▶ _What is needed_:
Gather the lines from the material that contain "DouyinLiveRecorder".
------------------------------
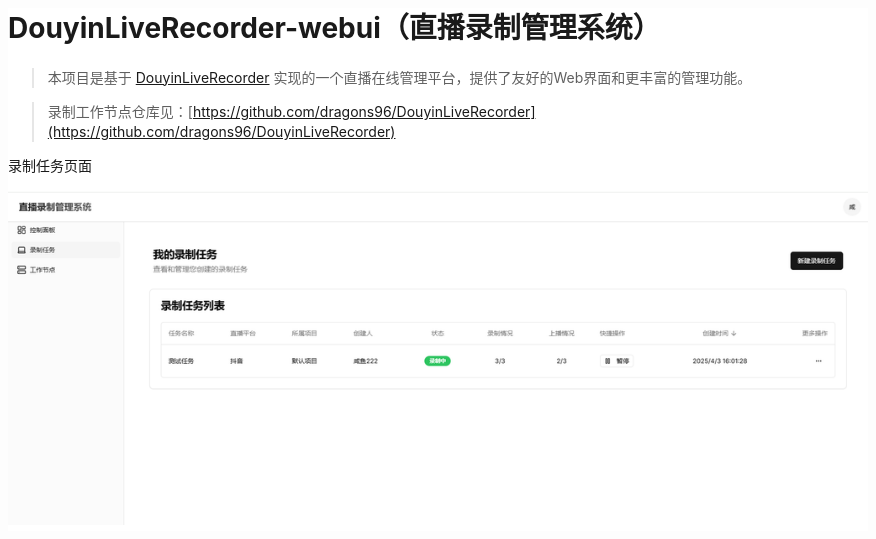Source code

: # DouyinLiveRecorder-webui（直播录制管理系统）

> 本项目是基于 [DouyinLiveRecorder](https://github.com/ihmily/DouyinLiveRecorder) 实现的一个直播在线管理平台，提供了友好的Web界面和更丰富的管理功能。

> 录制工作节点仓库见：[https://github.com/dragons96/DouyinLiveRecorder](https://github.com/dragons96/DouyinLiveRecorder)

录制任务页面

![1743681852134](image/README/1743681852134.png)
------------------------------
▶ _Task output_:
: # DouyinLiveRecorder-webui（直播录制管理系统）
> 本项目是基于 [DouyinLiveRecorder](https://github.com/ihmily/DouyinLiveRecorder) 实现的一个直播在线管理平台，提供了友好的Web界面和更丰富的管理功能。
> 录制工作节点仓库见：[https://github.com/dragons96/DouyinLiveRecorder](https://github.com/dragons96/DouyinLiveRecorder)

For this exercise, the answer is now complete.